WORK TO COMPLETE: Each of the entries beneath this task should be written out exactly.

━━━ RECORDS ━━━

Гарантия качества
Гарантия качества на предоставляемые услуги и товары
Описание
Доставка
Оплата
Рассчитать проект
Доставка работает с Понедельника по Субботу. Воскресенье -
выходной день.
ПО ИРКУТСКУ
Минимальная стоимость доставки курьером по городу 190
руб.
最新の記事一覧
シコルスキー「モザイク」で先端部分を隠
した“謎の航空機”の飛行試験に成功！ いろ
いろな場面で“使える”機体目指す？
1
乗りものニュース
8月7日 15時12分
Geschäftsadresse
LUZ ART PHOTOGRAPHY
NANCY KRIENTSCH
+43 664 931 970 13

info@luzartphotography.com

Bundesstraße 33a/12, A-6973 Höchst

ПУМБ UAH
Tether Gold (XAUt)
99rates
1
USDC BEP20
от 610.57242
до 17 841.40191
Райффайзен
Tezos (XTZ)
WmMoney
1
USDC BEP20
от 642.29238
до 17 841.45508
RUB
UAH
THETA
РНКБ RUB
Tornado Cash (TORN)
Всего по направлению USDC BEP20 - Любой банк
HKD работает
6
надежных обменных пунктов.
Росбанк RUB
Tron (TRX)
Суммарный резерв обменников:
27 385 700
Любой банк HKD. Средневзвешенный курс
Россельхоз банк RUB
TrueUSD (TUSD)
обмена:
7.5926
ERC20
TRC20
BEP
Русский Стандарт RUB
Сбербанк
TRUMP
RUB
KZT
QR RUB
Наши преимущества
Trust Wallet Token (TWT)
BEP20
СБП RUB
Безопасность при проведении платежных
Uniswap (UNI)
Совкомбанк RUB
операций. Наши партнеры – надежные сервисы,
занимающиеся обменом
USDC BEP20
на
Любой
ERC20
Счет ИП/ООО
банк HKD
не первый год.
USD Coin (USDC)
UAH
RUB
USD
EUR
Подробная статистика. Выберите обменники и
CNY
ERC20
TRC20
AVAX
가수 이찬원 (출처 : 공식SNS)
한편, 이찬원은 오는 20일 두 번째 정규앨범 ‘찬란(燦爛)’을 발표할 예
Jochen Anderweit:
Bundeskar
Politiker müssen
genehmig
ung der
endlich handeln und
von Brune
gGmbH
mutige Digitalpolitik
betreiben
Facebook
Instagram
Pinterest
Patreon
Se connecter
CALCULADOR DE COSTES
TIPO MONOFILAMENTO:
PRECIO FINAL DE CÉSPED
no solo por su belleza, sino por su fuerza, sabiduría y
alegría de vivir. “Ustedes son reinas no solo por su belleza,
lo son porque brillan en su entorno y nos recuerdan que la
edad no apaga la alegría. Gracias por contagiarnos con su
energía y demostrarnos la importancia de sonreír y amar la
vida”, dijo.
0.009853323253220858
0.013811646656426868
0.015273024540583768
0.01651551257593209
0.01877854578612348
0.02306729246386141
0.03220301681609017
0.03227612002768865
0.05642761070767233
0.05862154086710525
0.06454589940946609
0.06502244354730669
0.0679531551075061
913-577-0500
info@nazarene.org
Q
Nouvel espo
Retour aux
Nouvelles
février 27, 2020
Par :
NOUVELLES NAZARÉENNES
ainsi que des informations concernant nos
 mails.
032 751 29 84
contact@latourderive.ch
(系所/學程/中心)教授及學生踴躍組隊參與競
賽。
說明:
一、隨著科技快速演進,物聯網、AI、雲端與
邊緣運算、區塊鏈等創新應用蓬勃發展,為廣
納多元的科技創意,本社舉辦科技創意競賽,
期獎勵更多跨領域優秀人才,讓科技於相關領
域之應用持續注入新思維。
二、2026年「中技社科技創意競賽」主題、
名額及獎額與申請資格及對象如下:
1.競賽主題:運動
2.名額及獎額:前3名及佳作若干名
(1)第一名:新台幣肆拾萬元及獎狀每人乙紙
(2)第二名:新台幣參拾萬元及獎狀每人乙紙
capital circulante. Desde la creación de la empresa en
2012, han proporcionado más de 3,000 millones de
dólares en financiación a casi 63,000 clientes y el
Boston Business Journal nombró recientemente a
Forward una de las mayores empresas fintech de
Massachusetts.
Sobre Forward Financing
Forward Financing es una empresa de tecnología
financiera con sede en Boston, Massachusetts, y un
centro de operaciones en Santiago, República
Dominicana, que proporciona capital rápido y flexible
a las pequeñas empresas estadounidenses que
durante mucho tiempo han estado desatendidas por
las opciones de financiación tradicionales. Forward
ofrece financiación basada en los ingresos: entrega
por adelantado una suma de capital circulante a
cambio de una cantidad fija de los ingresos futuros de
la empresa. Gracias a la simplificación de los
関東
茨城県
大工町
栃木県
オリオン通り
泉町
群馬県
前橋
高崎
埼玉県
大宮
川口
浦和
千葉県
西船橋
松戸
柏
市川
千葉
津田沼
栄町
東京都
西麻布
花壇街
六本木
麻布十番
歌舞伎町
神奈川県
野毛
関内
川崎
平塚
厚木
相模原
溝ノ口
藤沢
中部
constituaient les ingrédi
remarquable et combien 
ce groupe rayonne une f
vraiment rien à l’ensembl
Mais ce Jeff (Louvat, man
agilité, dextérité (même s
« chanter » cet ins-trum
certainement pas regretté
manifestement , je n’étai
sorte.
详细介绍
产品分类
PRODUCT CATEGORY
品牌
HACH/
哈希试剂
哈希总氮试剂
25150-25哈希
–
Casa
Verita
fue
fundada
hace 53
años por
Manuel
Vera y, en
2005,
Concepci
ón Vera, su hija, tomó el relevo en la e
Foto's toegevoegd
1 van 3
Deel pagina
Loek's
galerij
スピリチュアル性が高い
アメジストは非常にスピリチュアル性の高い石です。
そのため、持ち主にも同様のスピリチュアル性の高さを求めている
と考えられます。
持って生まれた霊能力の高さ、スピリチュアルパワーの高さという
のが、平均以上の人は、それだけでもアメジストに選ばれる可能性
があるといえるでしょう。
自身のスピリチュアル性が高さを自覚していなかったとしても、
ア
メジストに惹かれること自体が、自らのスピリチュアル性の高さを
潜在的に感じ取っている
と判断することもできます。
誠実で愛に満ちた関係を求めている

━━━

SOLVED EXERCISE:
Гарантия качества
Гарантия качества на предоставляемые услуги и товары
Описание
Доставка
Оплата
Рассчитать проект
Доставка работает с Понедельника по Субботу. Воскресенье -
выходной день.
ПО ИРКУТСКУ
Минимальная стоимость доставки курьером по городу 190
руб.
最新の記事一覧
シコルスキー「モザイク」で先端部分を隠
した“謎の航空機”の飛行試験に成功！ いろ
いろな場面で“使える”機体目指す？
1
乗りものニュース
8月7日 15時12分
Geschäftsadresse
LUZ ART PHOTOGRAPHY
NANCY KRIENTSCH
+43 664 931 970 13

info@luzartphotography.com

Bundesstraße 33a/12, A-6973 Höchst

ПУМБ UAH
Tether Gold (XAUt)
99rates
1
USDC BEP20
от 610.57242
до 17 841.40191
Райффайзен
Tezos (XTZ)
WmMoney
1
USDC BEP20
от 642.29238
до 17 841.45508
RUB
UAH
THETA
РНКБ RUB
Tornado Cash (TORN)
Всего по направлению USDC BEP20 - Любой банк
HKD работает
6
надежных обменных пунктов.
Росбанк RUB
Tron (TRX)
Суммарный резерв обменников:
27 385 700
Любой банк HKD. Средневзвешенный курс
Россельхоз банк RUB
TrueUSD (TUSD)
обмена:
7.5926
ERC20
TRC20
BEP
Русский Стандарт RUB
Сбербанк
TRUMP
RUB
KZT
QR RUB
Наши преимущества
Trust Wallet Token (TWT)
BEP20
СБП RUB
Безопасность при проведении платежных
Uniswap (UNI)
Совкомбанк RUB
операций. Наши партнеры – надежные сервисы,
занимающиеся обменом
USDC BEP20
на
Любой
ERC20
Счет ИП/ООО
банк HKD
не первый год.
USD Coin (USDC)
UAH
RUB
USD
EUR
Подробная статистика. Выберите обменники и
CNY
ERC20
TRC20
AVAX
가수 이찬원 (출처 : 공식SNS)
한편, 이찬원은 오는 20일 두 번째 정규앨범 ‘찬란(燦爛)’을 발표할 예
Jochen Anderweit:
Bundeskar
Politiker müssen
genehmig
ung der
endlich handeln und
von Brune
gGmbH
mutige Digitalpolitik
betreiben
Facebook
Instagram
Pinterest
Patreon
Se connecter
CALCULADOR DE COSTES
TIPO MONOFILAMENTO:
PRECIO FINAL DE CÉSPED
no solo por su belleza, sino por su fuerza, sabiduría y
alegría de vivir. “Ustedes son reinas no solo por su belleza,
lo son porque brillan en su entorno y nos recuerdan que la
edad no apaga la alegría. Gracias por contagiarnos con su
energía y demostrarnos la importancia de sonreír y amar la
vida”, dijo.
0.009853323253220858
0.013811646656426868
0.015273024540583768
0.01651551257593209
0.01877854578612348
0.02306729246386141
0.03220301681609017
0.03227612002768865
0.05642761070767233
0.05862154086710525
0.06454589940946609
0.06502244354730669
0.0679531551075061
913-577-0500
info@nazarene.org
Q
Nouvel espo
Retour aux
Nouvelles
février 27, 2020
Par :
NOUVELLES NAZARÉENNES
ainsi que des informations concernant nos
 mails.
032 751 29 84
contact@latourderive.ch
(系所/學程/中心)教授及學生踴躍組隊參與競
賽。
說明:
一、隨著科技快速演進,物聯網、AI、雲端與
邊緣運算、區塊鏈等創新應用蓬勃發展,為廣
納多元的科技創意,本社舉辦科技創意競賽,
期獎勵更多跨領域優秀人才,讓科技於相關領
域之應用持續注入新思維。
二、2026年「中技社科技創意競賽」主題、
名額及獎額與申請資格及對象如下:
1.競賽主題:運動
2.名額及獎額:前3名及佳作若干名
(1)第一名:新台幣肆拾萬元及獎狀每人乙紙
(2)第二名:新台幣參拾萬元及獎狀每人乙紙
capital circulante. Desde la creación de la empresa en
2012, han proporcionado más de 3,000 millones de
dólares en financiación a casi 63,000 clientes y el
Boston Business Journal nombró recientemente a
Forward una de las mayores empresas fintech de
Massachusetts.
Sobre Forward Financing
Forward Financing es una empresa de tecnología
financiera con sede en Boston, Massachusetts, y un
centro de operaciones en Santiago, República
Dominicana, que proporciona capital rápido y flexible
a las pequeñas empresas estadounidenses que
durante mucho tiempo han estado desatendidas por
las opciones de financiación tradicionales. Forward
ofrece financiación basada en los ingresos: entrega
por adelantado una suma de capital circulante a
cambio de una cantidad fija de los ingresos futuros de
la empresa. Gracias a la simplificación de los
関東
茨城県
大工町
栃木県
オリオン通り
泉町
群馬県
前橋
高崎
埼玉県
大宮
川口
浦和
千葉県
西船橋
松戸
柏
市川
千葉
津田沼
栄町
東京都
西麻布
花壇街
六本木
麻布十番
歌舞伎町
神奈川県
野毛
関内
川崎
平塚
厚木
相模原
溝ノ口
藤沢
中部
constituaient les ingrédi
remarquable et combien 
ce groupe rayonne une f
vraiment rien à l’ensembl
Mais ce Jeff (Louvat, man
agilité, dextérité (même s
« chanter » cet ins-trum
certainement pas regretté
manifestement , je n’étai
sorte.
详细介绍
产品分类
PRODUCT CATEGORY
品牌
HACH/
哈希试剂
哈希总氮试剂
25150-25哈希
–
Casa
Verita
fue
fundada
hace 53
años por
Manuel
Vera y, en
2005,
Concepci
ón Vera, su hija, tomó el relevo en la e
Foto's toegevoegd
1 van 3
Deel pagina
Loek's
galerij
スピリチュアル性が高い
アメジストは非常にスピリチュアル性の高い石です。
そのため、持ち主にも同様のスピリチュアル性の高さを求めている
と考えられます。
持って生まれた霊能力の高さ、スピリチュアルパワーの高さという
のが、平均以上の人は、それだけでもアメジストに選ばれる可能性
があるといえるでしょう。
自身のスピリチュアル性が高さを自覚していなかったとしても、
ア
メジストに惹かれること自体が、自らのスピリチュアル性の高さを
潜在的に感じ取っている
と判断することもできます。
誠実で愛に満ちた関係を求めている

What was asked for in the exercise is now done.